Amid COVID crisis, Modi climbs up in popularity chart
The COVID -19 pandemic has thrown a unique opportunity for political leaders across countries to lead their nation from the front. Leadership in this time of crisis has been of planning, assessing, looking at the future, thinking out of the box, reach out to those who are vulnerable, reaching out to their counterparts in other countries, and more.
Thanks to social media, all leaders have scrutinized how they have performed to combat the deadly coronavirus. Many leaders were caught unaware of the impending danger of the disease or underestimating this crisis.
While leaders of South Korea, Taiwan, Canada, New Zealand has been applauded for tackling the disease, many have drawn flak for not planning for the worst-case scenario.
Then, for leaders, fighting is not just about combating COVID; it is also about rescuing their economies, as most are in critical shape due to the months long lockdown.
According to the New York Times, the elected leader of world’s second most popular country, Prime Minister Narendra Modi, has emerged as hugely popular during this crisis.
Modi’s popularity has soared higher touching approval ratings of above 80%. The US President Donald Trump and Russian President Vladimir Putin, in comparison, are not faring too well in the popularity chart.
Modi has managed the coronavirus crisis “relatively well,” and that is visible in the opinion polls. The Indian Prime Minister imposed one of the strictest lockdowns in India since March 2020 to control the spread of the viral disease.
Before the disease started to grip the nation, Modi was facing a huge challenge due to a slowing economy and CAA, NPR – related protest since December last year.
If he can tide over this crisis, he is likely to strengthen his position in the country, further, analysts believe.
While he may have been partially successful in dealing with COVID, but the images of distraught migrants traveling from one part of the country to another in uncertainty has drawn much flak from internal observers and his opposition.
The next humongous challenge for the popular leader would be not just to rehabilitate these uprooted migrants, but also to resuscitate the economy, which is quickly sliding into a severe contraction. The lockdown has not just displaced labourers; hundreds of Indians have lost jobs in urban India. Supply chain disruption has been critical. Major urban centres remain locked down due to spiraling cases of COVID. Although the government has announced of series of relief measures as immediate and long term help to revive the economy. The challenge for Modi would be how he decides his future course of action, his approach towards economic reforms, his image abroad, his stand on minorities, and his ability to mobilize people to come together and act.

### Aim of the exercise
Reproduce verbatim everything in the article above on Modi's popularity from "Modi’s popularity has" down to "the viral disease.".

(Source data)
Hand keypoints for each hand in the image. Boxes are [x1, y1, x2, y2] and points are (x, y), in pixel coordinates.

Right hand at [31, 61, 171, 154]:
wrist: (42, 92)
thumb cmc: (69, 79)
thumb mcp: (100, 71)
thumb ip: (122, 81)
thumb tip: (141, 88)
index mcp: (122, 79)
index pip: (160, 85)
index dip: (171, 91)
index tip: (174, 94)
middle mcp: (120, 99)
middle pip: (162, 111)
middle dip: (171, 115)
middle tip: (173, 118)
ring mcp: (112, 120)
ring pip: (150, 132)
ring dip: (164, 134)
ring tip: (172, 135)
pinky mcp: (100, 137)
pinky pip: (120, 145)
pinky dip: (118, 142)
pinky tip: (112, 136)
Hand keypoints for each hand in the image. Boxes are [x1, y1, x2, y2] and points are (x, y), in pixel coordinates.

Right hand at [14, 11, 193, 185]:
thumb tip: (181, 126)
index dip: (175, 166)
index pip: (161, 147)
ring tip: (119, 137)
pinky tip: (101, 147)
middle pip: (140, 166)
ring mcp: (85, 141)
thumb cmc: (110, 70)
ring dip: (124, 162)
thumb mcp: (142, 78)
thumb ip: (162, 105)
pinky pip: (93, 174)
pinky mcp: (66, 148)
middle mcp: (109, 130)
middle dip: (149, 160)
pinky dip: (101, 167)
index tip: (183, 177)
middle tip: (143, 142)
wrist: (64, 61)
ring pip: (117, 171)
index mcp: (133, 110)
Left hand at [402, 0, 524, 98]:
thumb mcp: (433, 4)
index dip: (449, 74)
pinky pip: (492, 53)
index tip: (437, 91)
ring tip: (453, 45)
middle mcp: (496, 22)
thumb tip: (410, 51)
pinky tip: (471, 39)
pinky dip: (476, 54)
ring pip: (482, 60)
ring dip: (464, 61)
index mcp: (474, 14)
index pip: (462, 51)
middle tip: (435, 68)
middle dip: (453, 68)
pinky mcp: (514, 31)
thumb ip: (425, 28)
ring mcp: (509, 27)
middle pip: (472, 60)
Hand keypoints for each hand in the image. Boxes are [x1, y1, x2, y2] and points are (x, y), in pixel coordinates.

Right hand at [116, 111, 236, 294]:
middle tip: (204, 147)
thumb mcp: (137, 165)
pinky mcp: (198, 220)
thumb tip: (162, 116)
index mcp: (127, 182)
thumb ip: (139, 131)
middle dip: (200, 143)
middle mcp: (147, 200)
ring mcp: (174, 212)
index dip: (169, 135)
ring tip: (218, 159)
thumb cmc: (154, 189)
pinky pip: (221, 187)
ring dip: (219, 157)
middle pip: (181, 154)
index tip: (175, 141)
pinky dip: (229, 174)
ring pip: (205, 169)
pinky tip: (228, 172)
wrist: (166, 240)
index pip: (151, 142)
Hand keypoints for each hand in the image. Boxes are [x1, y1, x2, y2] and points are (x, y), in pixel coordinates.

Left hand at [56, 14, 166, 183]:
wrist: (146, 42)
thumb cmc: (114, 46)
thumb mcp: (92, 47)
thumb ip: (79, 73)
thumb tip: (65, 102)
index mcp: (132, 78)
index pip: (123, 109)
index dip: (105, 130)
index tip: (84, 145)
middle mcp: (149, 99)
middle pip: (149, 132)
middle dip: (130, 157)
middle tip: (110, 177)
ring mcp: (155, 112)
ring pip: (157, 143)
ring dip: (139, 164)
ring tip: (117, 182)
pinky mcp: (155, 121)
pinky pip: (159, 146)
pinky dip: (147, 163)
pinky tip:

### Answer to this exercise
Modi’s popularity has soared higher touching approval ratings of above 80%. The US President Donald Trump and Russian President Vladimir Putin, in comparison, are not faring too well in the popularity chart.
Modi has managed the coronavirus crisis “relatively well,” and that is visible in the opinion polls. The Indian Prime Minister imposed one of the strictest lockdowns in India since March 2020 to control the spread of the viral disease.